I bought an Asus strix X5700 XT  for gaming purposes. Watercooled it.
With the new ethereum price i thought wait a second i can be mining too.
But i have some question on payout an hash rate settings.

I'm currently mining with Teamredminer at f2pool for pps payout.
My card produces around 50-52 mhash

The hashrate on the dashboard fluctuates between 34-60mhash (payout treshold 0.1)

On 2miners i get constantly 70-80mhash on the dashboard. But the payout method is pplns. (payout threshold 0.05)

Which one is the better one to choose?

Also when i overclock my memory to 1900mhz it produces 54mhash. But after an hour it crashes. Went to 1850mhz - after 2 hours it crashes. Now back at stock 1800mhz and it produces 50.88mhash.

Yours,

Stefan


----------



## Anarchon (Mar 10, 2021)

Hey, dont overclock your card its only going to shorten its lifespan and wont even provide a big difference.
Website dashboards are inaccurate, just look in your miner console for the hash rate.
I'd say go for the lower pool fee and then the lower payout so you get the coins quicker, especially if you wanna trade em for something else.


----------



## demirael (Mar 10, 2021)

I'm on Ethermine, PPLNS. The payout threshold is .1 but recently _also_ every 14 days if you don't reach it. My first payout was ~0.03.

BTW, you may want to lower the power target, I get best results at around -30%. I also can run the memory indefinitely at 1860 as long as I increase the fan speed a bit (memory stays at 98'C). 53 MH/s on Phoenix Miner 5.5c.


----------



## Freshbrewed (Mar 10, 2021)

demirael said:


> I'm on Ethermine, PPLNS. The payout threshold is .1 but recently _also_ every 14 days if you don't reach it. My first payout was ~0.03.
> 
> BTW, you may want to lower the power target, I get best results at around -30%. I also can run the memory indefinitely at 1860 as long as I increase the fan speed a bit (memory stays at 98'C). 53 MH/s on Phoenix Miner 5.5c.


Going over 95'C temps is going to wear out your card slowly and eventually after a year of constant mining it's gonna die. Navi card's memory chip safe temp rating is under 95'C and going past the limit will degrade it slowly.


----------



## Muaadib (Mar 10, 2021)

Website Dashboards show the instantaneous hashrate (number of submitted hashes/time) therefore it fluctuates greatly and shouldn't be a metric to judge upon.

PPS pays for shares found, regardless of the pool luck. Since this puts the pool at risk of losing money in the case of bad luck, they tend to pay a lower fee per share than PPLNS.

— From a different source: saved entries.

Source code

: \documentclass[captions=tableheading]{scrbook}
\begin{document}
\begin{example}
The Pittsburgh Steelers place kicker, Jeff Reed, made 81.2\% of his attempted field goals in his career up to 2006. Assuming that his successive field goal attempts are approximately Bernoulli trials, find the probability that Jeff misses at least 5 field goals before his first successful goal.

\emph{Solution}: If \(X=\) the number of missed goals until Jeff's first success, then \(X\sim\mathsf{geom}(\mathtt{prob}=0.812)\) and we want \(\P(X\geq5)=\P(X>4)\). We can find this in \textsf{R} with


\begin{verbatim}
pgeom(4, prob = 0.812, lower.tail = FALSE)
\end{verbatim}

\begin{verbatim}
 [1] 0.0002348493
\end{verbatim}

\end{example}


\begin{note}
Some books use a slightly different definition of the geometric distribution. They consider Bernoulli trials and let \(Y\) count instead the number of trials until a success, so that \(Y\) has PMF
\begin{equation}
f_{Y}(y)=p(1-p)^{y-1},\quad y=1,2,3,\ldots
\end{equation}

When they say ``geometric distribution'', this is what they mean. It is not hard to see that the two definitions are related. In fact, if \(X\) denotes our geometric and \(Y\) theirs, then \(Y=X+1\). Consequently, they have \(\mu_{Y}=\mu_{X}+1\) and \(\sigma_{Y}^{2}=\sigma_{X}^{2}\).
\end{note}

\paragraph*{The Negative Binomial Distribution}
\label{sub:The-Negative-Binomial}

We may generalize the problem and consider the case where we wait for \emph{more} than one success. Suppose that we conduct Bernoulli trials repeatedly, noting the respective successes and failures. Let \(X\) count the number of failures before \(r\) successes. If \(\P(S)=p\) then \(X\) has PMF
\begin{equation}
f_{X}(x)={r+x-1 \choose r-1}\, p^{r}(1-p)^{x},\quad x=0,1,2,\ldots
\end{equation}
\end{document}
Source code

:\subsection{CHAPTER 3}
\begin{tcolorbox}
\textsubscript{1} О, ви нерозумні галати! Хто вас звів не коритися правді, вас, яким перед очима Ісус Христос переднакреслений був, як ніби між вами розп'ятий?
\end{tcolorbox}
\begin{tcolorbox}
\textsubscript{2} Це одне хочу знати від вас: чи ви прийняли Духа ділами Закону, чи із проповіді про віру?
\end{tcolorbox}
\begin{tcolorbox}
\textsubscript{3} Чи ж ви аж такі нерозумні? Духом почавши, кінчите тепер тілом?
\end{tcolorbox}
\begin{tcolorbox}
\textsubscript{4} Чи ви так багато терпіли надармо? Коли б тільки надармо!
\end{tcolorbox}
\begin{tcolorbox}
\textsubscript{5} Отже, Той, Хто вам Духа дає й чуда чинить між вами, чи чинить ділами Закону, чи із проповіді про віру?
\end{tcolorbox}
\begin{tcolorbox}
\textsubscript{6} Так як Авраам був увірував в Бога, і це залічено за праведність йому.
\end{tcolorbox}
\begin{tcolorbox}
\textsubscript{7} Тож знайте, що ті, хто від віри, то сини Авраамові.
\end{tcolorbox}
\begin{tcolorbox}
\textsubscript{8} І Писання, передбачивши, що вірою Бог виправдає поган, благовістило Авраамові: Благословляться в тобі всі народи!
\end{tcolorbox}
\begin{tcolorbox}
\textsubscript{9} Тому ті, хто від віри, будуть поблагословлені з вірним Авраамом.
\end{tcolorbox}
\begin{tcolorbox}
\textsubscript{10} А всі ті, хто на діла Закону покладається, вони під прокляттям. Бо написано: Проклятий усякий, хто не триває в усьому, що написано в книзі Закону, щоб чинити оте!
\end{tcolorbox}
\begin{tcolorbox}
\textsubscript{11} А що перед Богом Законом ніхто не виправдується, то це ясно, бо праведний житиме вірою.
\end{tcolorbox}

PPLNS is more random, when a block is found the pool will look back at the submitted shares in a time period (N) and distribute rewards according to the share percentages there. Therefore it varies by nature since you cant control how many shares you submitted in the mentioned period.

In general, PPS is steady but lower than PPLNS. And PPLNS will fluctuate above and below PPS but will normalize to slightly above PPS in the long run.


----------